▶ _What to work on_
a) In the essay on embracing mystery, rewrite the paragraph beginning "We were not made to live in fear" more briefly while keeping its main points.
b) Reproduce the passage of the essay on embracing mystery starting at "Fear.  Fear of" and ending at "either road leads.".
c) List the three pairs of opposites that the essay on embracing mystery says all join together.

▶ _Extract provided_
Tuesday, May 23, 2017

Embrace the Mystery

[From the 2017 Youth Music Mission Program]

The scariest things in life are the things we neither know nor understand.  They are the dark and the deep.  They are the things we can’t see, and they are the things we can’t do anything about.

Yes.  Give me what I know.  Even if I don’t like it.  Because knowledge gives the illusion of control.  If I know what is coming, I know—or at least I think I know—how to deal with it.  I can size it up and come up with a plan.  Still, we will never know all that is knowable.  There will always be things we don’t know, and there will always be things we don’t know that we don’t know.  Faced with the harsh reality of or ignorance, how will we respond?

Fear.  Fear of the unknown is an instinctive response, a product of our evolution.  After all, it was curiosity that killed the cat.  The less-curious cat ran away...and lived to tell the tale.  Fear keeps us safe and secure by demanding we stand up and fight or take flight.  Mystery is that which is hidden behind the shroud.  It is the twists of life past which we cannot see, and because we cannot see it mystery is often a thing for us to fear.

We were not made to live in fear.  We were not made to cower in a corner and wait for life to happen to us.  We were made to stand in the yellow wood and look as far as we can down two roads to where they bend  in the undergrowth...and then boldly choose one knowing all the while that we don’t know where either road leads.

The great mystery of life is how the pieces of our past will fit together to form our future.  Triumph and failure, celebration and sorrow, gain and loss—all join together.  God wastes nothing.  Faith in God is faith that love will ultimately win the day.  One way or another our past and our future can and will combine to form a testament to Universal Love.  Far from something to be feared, that truth—and all the mystery that goes with it—is to be embraced.

▶ _Entries provided_
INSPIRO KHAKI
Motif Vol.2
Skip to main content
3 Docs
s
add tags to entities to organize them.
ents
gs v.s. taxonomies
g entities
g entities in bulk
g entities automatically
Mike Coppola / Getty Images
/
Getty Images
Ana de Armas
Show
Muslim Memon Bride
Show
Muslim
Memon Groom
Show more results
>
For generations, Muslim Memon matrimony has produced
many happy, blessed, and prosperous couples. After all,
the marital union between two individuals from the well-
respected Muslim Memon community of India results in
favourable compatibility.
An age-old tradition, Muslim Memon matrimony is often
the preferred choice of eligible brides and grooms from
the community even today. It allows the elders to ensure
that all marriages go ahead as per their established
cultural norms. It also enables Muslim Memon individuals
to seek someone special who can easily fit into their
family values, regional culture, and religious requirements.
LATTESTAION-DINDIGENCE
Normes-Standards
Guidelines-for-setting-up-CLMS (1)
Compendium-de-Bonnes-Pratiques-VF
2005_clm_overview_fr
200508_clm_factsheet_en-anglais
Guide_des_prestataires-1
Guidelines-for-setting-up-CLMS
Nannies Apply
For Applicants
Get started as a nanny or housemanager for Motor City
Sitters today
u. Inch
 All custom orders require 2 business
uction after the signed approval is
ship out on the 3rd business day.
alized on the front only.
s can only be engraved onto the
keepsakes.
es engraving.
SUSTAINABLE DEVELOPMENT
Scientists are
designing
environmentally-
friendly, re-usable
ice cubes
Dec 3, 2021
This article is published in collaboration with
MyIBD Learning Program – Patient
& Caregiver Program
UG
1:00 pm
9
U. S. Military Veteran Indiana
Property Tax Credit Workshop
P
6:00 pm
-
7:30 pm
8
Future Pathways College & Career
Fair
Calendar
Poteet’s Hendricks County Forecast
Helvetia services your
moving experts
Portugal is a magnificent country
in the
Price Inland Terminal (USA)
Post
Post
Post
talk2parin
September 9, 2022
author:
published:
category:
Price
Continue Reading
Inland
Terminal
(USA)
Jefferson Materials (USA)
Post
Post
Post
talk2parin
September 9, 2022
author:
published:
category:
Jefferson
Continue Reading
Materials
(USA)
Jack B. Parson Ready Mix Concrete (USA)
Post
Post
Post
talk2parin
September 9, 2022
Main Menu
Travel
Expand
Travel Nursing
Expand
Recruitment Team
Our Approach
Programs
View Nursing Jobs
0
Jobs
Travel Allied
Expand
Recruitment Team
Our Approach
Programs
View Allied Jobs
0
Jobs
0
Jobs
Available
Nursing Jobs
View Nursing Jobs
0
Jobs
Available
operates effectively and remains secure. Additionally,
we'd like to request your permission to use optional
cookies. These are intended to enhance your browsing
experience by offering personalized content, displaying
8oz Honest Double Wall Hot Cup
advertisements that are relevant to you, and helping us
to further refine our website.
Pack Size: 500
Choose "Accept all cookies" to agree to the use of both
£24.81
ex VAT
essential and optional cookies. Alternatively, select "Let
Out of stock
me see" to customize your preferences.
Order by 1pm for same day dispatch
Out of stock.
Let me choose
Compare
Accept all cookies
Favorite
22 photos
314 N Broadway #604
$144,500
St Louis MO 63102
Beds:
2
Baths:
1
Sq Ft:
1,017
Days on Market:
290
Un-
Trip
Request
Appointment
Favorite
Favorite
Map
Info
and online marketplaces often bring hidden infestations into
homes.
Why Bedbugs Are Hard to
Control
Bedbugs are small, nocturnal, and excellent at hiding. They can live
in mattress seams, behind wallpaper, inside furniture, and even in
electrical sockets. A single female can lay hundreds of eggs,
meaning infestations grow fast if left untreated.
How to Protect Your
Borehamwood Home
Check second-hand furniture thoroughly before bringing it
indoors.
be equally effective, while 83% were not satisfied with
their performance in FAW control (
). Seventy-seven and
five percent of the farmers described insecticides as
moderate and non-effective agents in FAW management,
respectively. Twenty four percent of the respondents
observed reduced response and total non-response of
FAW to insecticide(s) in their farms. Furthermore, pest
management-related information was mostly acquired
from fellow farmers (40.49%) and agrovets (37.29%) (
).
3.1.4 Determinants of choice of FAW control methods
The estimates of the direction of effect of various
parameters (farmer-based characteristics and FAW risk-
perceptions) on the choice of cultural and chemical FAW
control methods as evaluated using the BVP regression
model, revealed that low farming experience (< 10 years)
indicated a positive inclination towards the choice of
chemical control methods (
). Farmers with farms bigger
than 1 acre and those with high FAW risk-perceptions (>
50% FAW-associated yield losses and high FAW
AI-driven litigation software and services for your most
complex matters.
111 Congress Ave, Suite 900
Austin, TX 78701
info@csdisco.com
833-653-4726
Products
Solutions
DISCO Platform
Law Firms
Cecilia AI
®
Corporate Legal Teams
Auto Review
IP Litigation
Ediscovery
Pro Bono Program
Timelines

▶ _Answers to the exercise_
a) We were not made to live in fear, hiding and waiting for life to happen to us. Instead, we were made to stand in the yellow wood, look as far as we can down two roads, and boldly choose one without knowing where either leads.

b)
Fear.  Fear of the unknown is an instinctive response, a product of our evolution.  After all, it was curiosity that killed the cat.  The less-curious cat ran away...and lived to tell the tale.  Fear keeps us safe and secure by demanding we stand up and fight or take flight.  Mystery is that which is hidden behind the shroud.  It is the twists of life past which we cannot see, and because we cannot see it mystery is often a thing for us to fear.

We were not made to live in fear.  We were not made to cower in a corner and wait for life to happen to us.  We were made to stand in the yellow wood and look as far as we can down two roads to where they bend  in the undergrowth...and then boldly choose one knowing all the while that we don’t know where either road leads.

c)
- triumph and failure
- celebration and sorrow
- gain and loss